For main card fighters, which were 31.7% of all matches, the mean average was $56,985 and the median average was $38,000. If these averages hold up across the whole roster, this corresponds to 20.6% of all pay from the UFC.
For polled fighters who were featured in the main event or featured in marketing on a pay-per-view, which represent approximately 10% of all fights in the UFC, the mean average $511,760 and the median average was $262,000. That corresponds to a 57.7% share of all pay.
Even amongst the top 10% of polled fighters we can see a sharp divide between the top stars, popular veterans, and B-side challengers, with the distribution of pay-per-view bonuses, discretionary bonuses, and side agreements heavily weighted towards the top.
When including all the forms of payments, the mean average for all polled UFC fighters during our three-year timeframe was $87,999 a bout and the median average was $30,000 a bout. With our average “reported payout” being $56,804 a bout this suggests that roughly 1/3 of all UFC fighter pay is from non-disclosed sources.
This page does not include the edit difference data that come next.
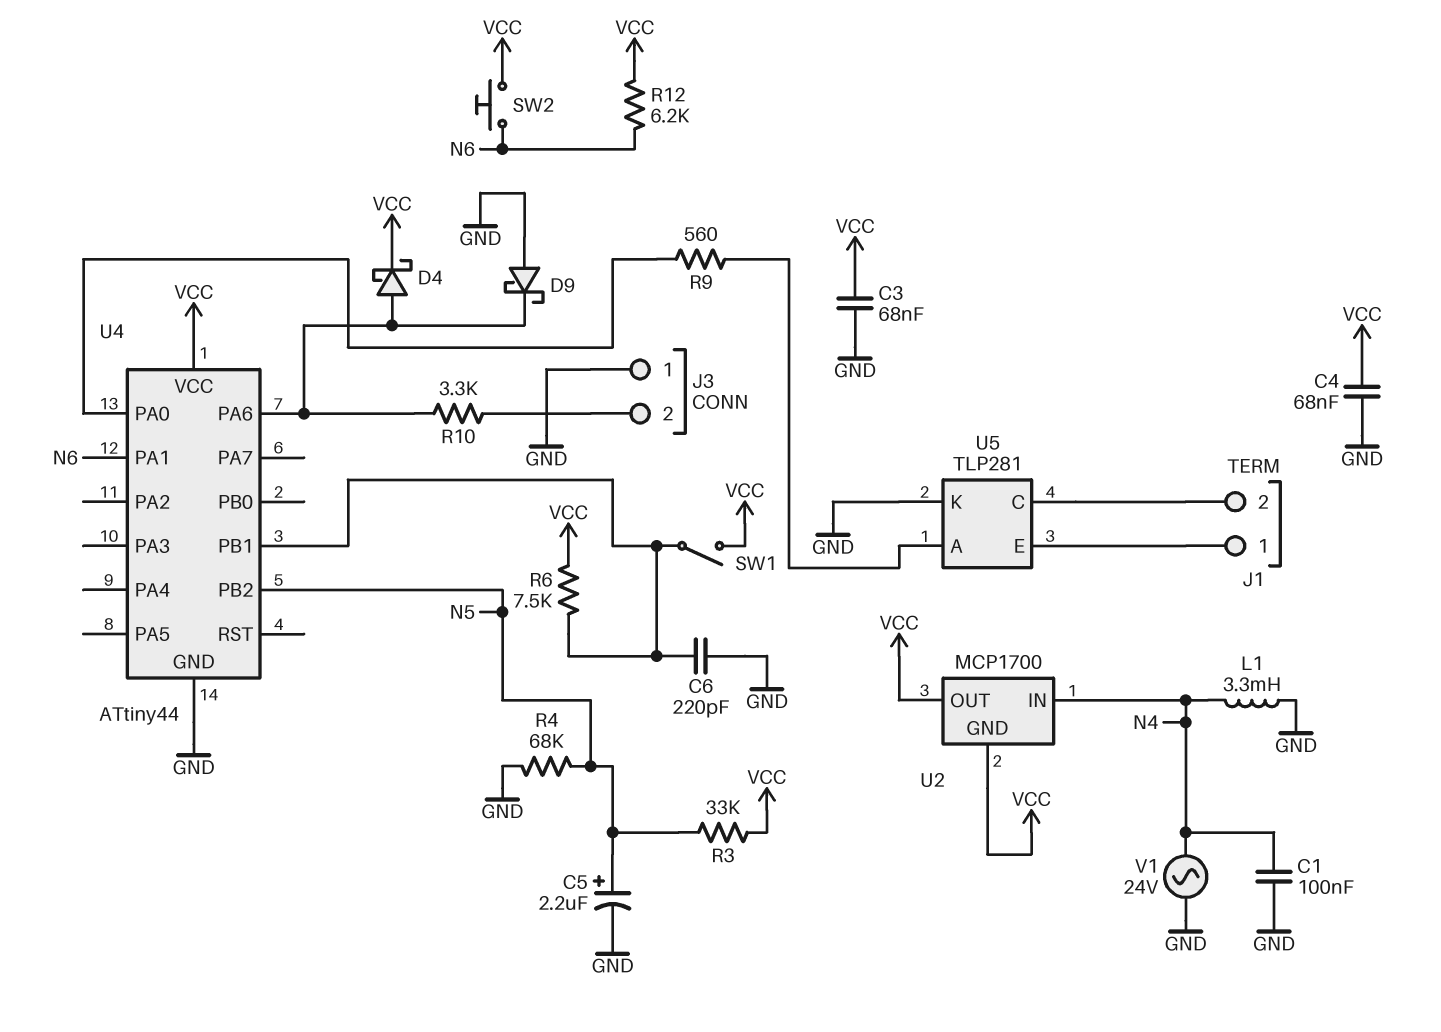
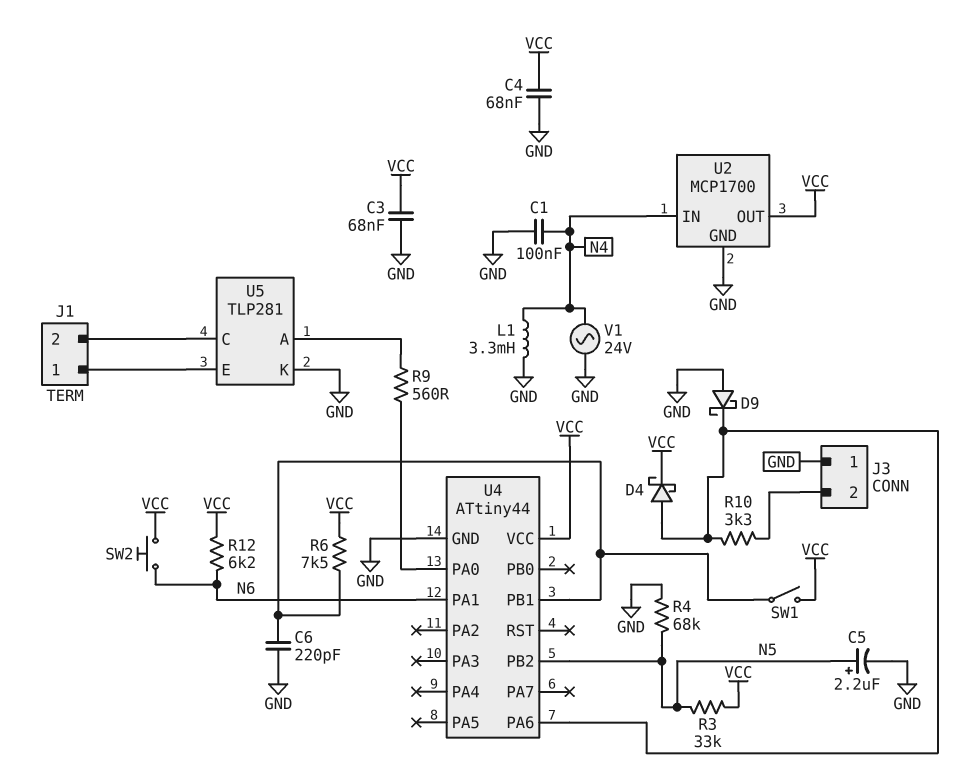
U2 pin GND: VCC -> GND

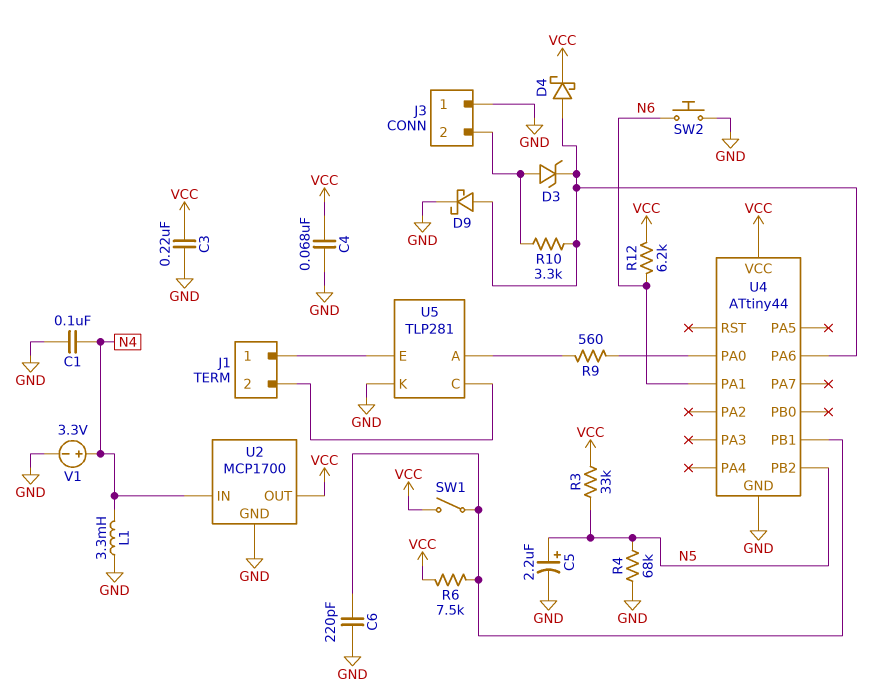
C3: 68nF (GND, VCC) -> 220nF (GND, VCC)
D3: none -> zener (A J3/2, K U4/PA6)
D9: schottky (A GND, K U4/PA6) -> schottky (A U4/PA6, K GND)
SW2: button (N6, VCC) -> button (GND, N6)
V1: AC 24V (GND, N4) -> 3.3V (plus N4, minus GND)

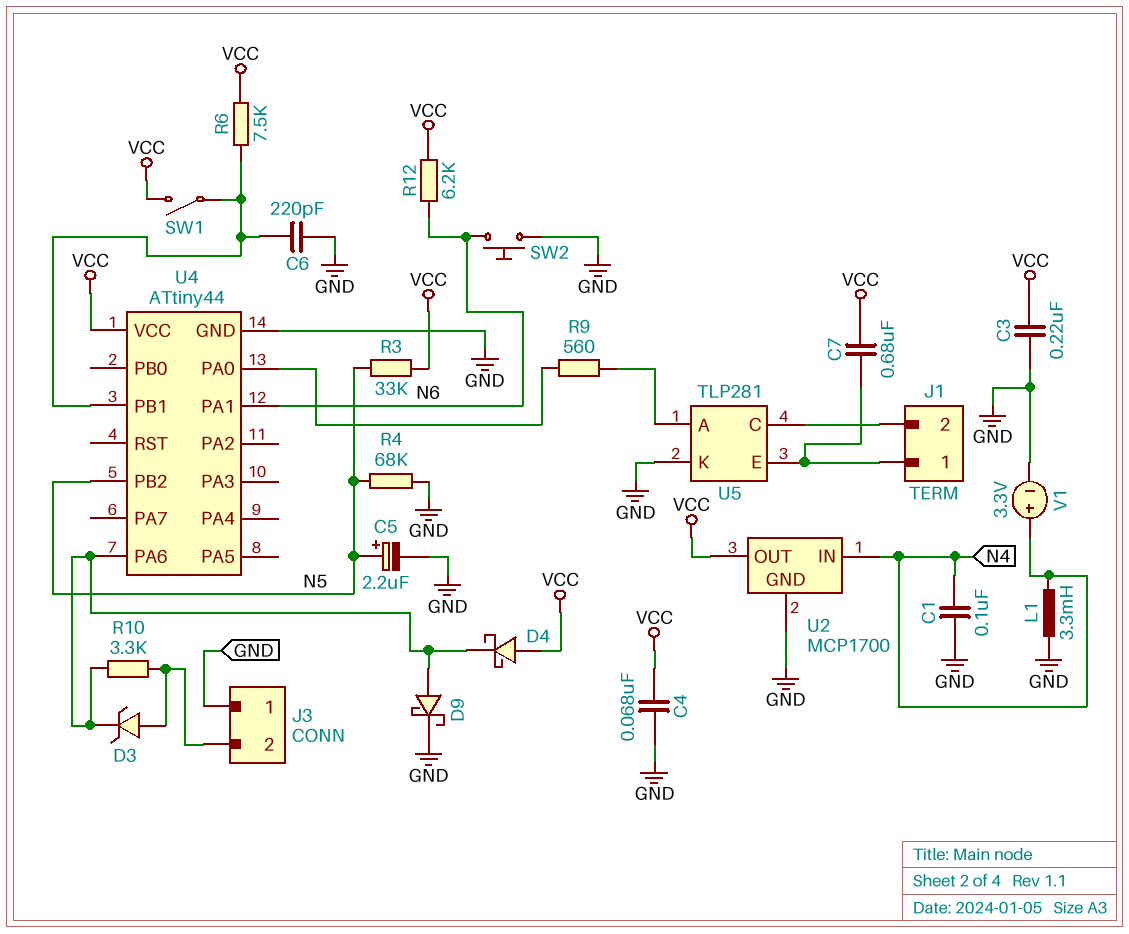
C7: none -> 680nF (J1/1, VCC)
D4: schottky (A U4/PA6, K VCC) -> schottky (A VCC, K U4/PA6)

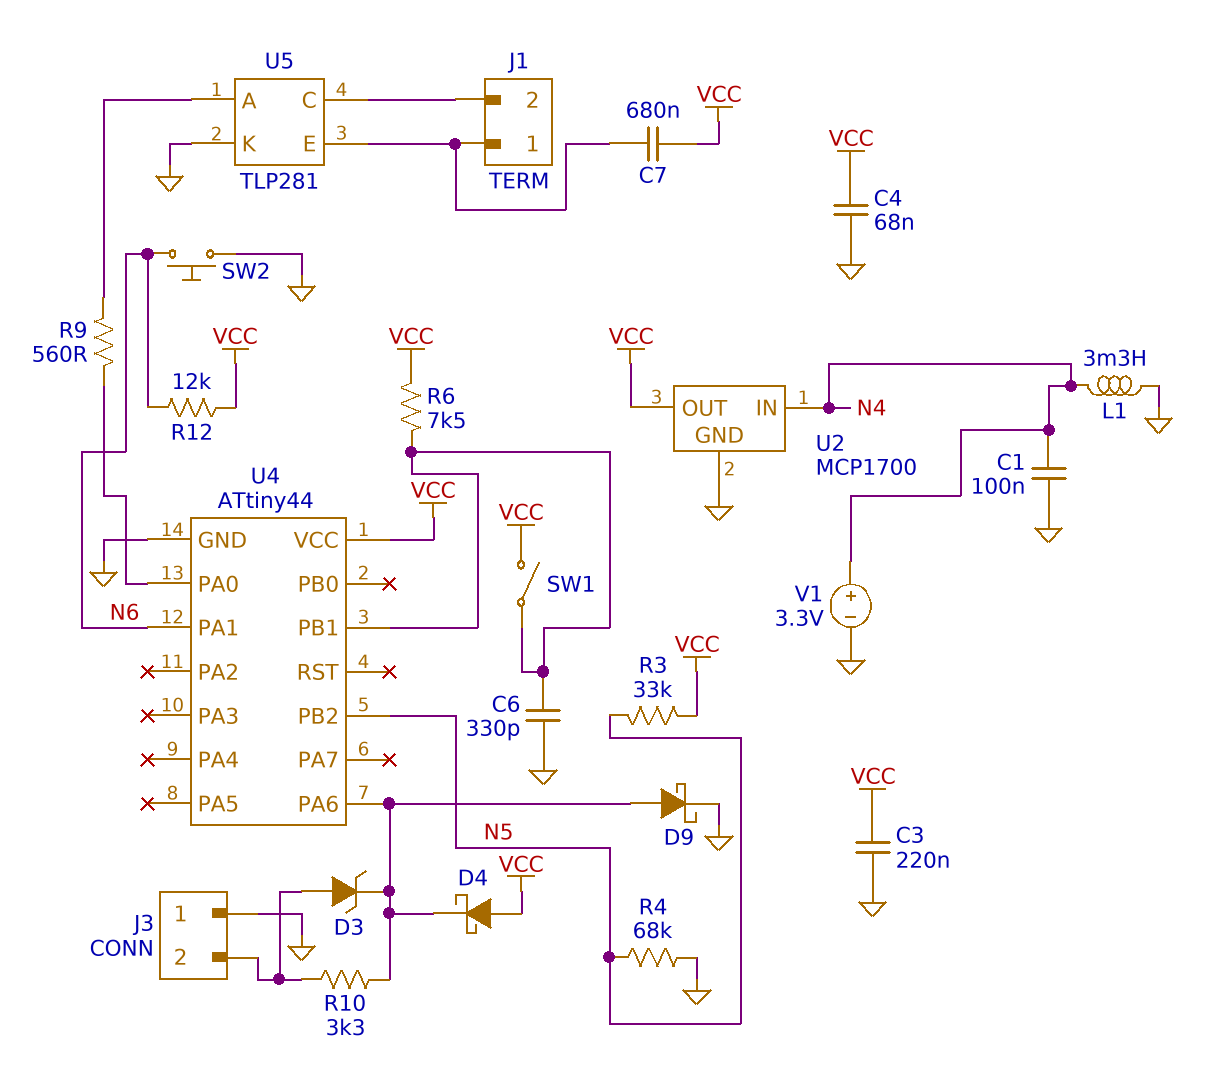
C5: 2.2uF (plus N5, minus GND) -> none
C6: 220pF (GND, U4/PB1) -> 330pF (GND, U4/PB1)
R12: 6.2k (N6, VCC) -> 12k (N6, VCC)

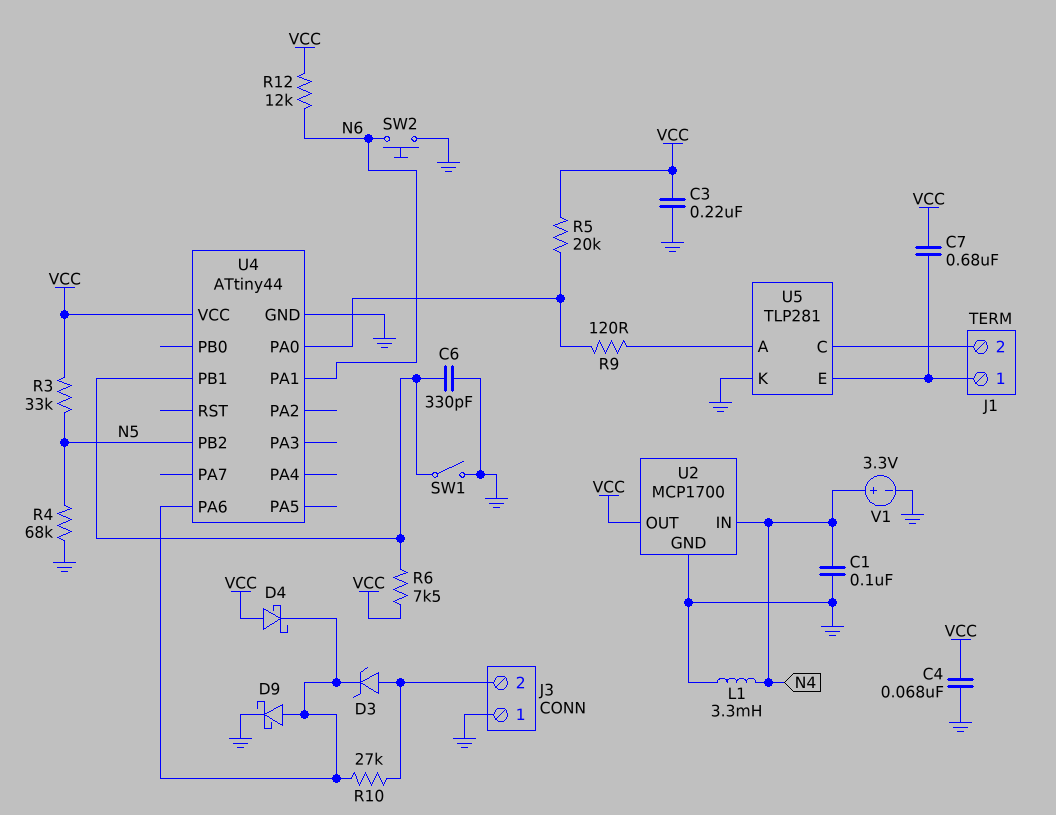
R5: none -> 20k (U4/PA0, VCC)
R9: 560 (U4/PA0, U5/A) -> 120 (U4/PA0, U5/A)
R10: 3.3k (J3/2, U4/PA6) -> 27k (J3/2, U4/PA6)
SW1: switch (U4/PB1, VCC) -> switch (GND, U4/PB1)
With regard to the share of revenue, if the polled $87,999 average is applied to all matches between 2013-2015 the total would add up to approximately 15% of all estimated revenue during those three years (with over a billion in revenue generated in 2014-2015 according to Dave Meltzer and around $500 million in 2013 the UFC is thought to have generated roughly $1.6 billion in total revenue during that time). This aligns closely with not only a previous estimate I came up with, but with other sources as well. Dave Meltzer reported in the July 18, 2016 Wrestling Observer that the UFC spent “in the range of $75 million to $85 million in pay for fighters” in 2015, a year the company grossed “$608,692,000”. This corresponds to a 12% to 14% share for the fighters. In addition, according to the Guardian “In 2015, when its revenue was around $600m, Zuffa spent ‘over $100m’ on ‘athlete costs including compensation, insurance, medical and travel’.”
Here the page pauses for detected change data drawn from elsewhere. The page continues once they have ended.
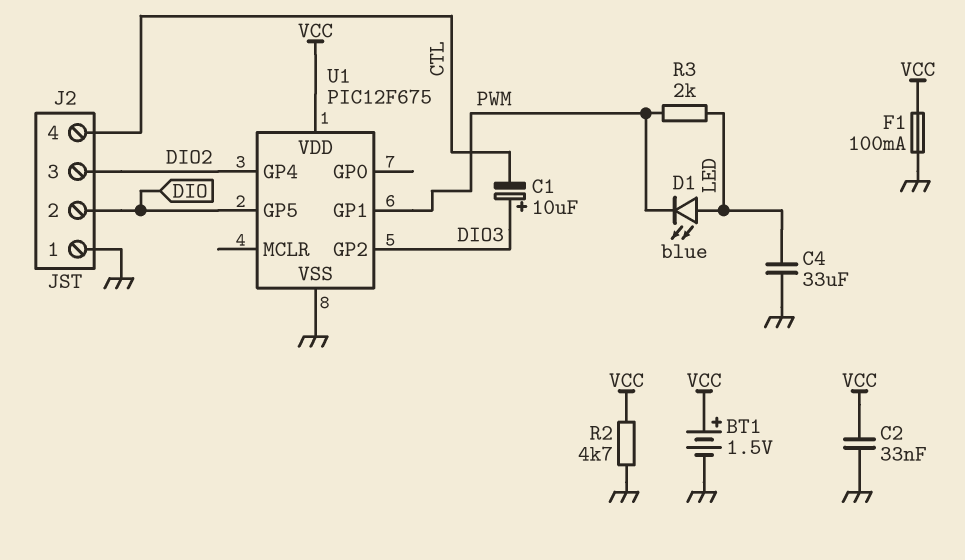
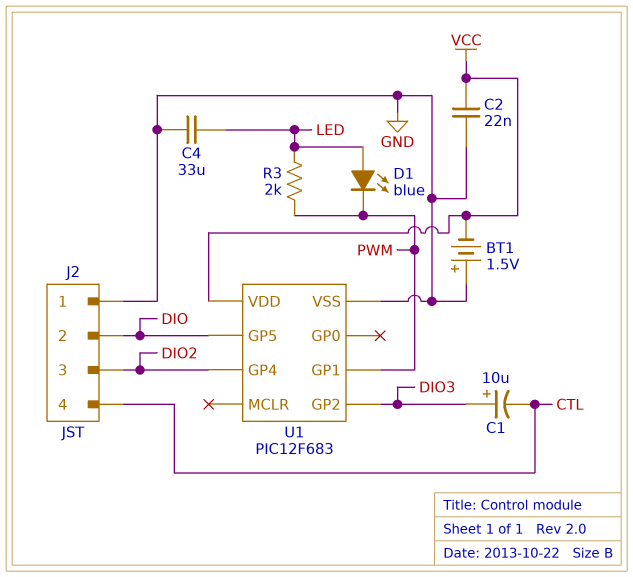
BT1: 1.5V (plus VCC, minus GND) -> 1.5V (plus GND, minus VCC)
C2: 33nF (GND, VCC) -> 22nF (GND, VCC)
F1: 100mA (GND, VCC) -> none
R2: 4.7k (GND, VCC) -> none
U1: PIC12F675 -> PIC12F683

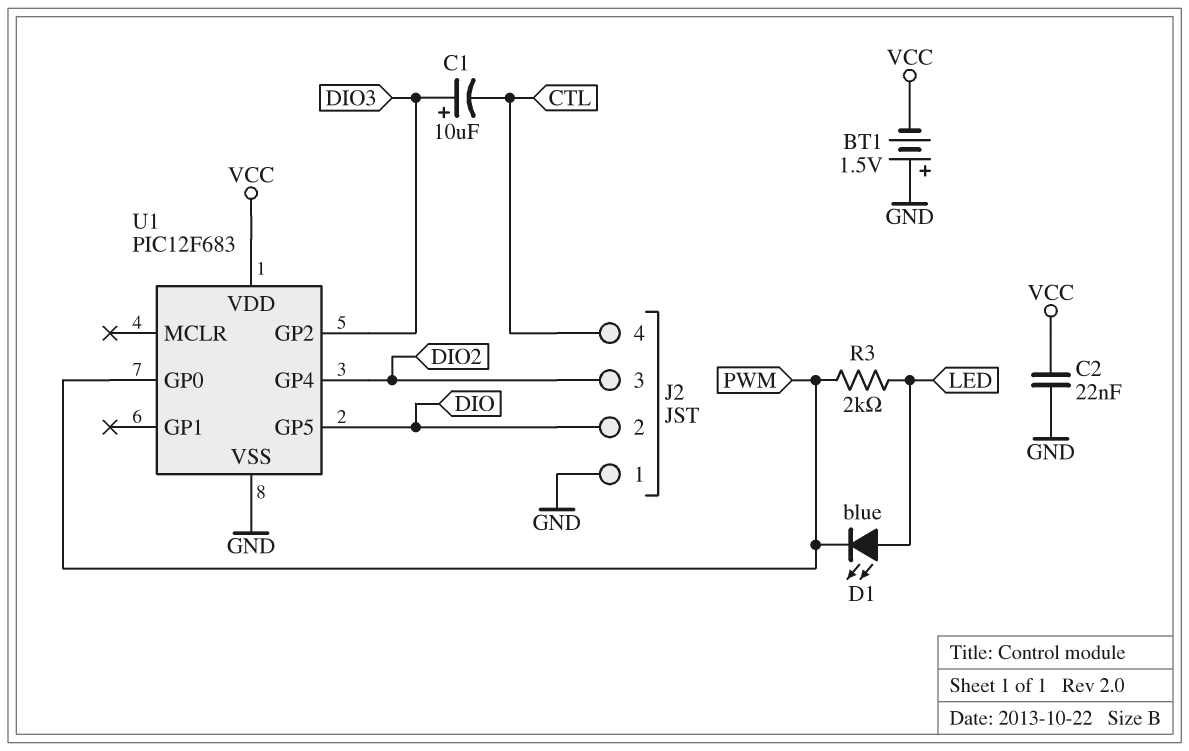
C4: 33uF (GND, LED) -> none
U1 pin GP0: none -> PWM
U1 pin GP1: PWM -> none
It goes without saying, even with the relatively large and weighted sample used, that there is no way to guarantee the complete accuracy of the numbers arrived at. Not only was almost all our data self-reported, and therefore dependent on the memories and good faith of the participants, but we also have to contend with the wide-range in methods and payment sizes used by the UFC. The inclusion or exclusion of a single purse well outside the norms of other fighters would obviously have a large impact on the averages presented. Even with these caveats, I do believe this represents a more accurate portrayal than what has been presented before. Hopefully it can be of some use to those that have an interest in the subject.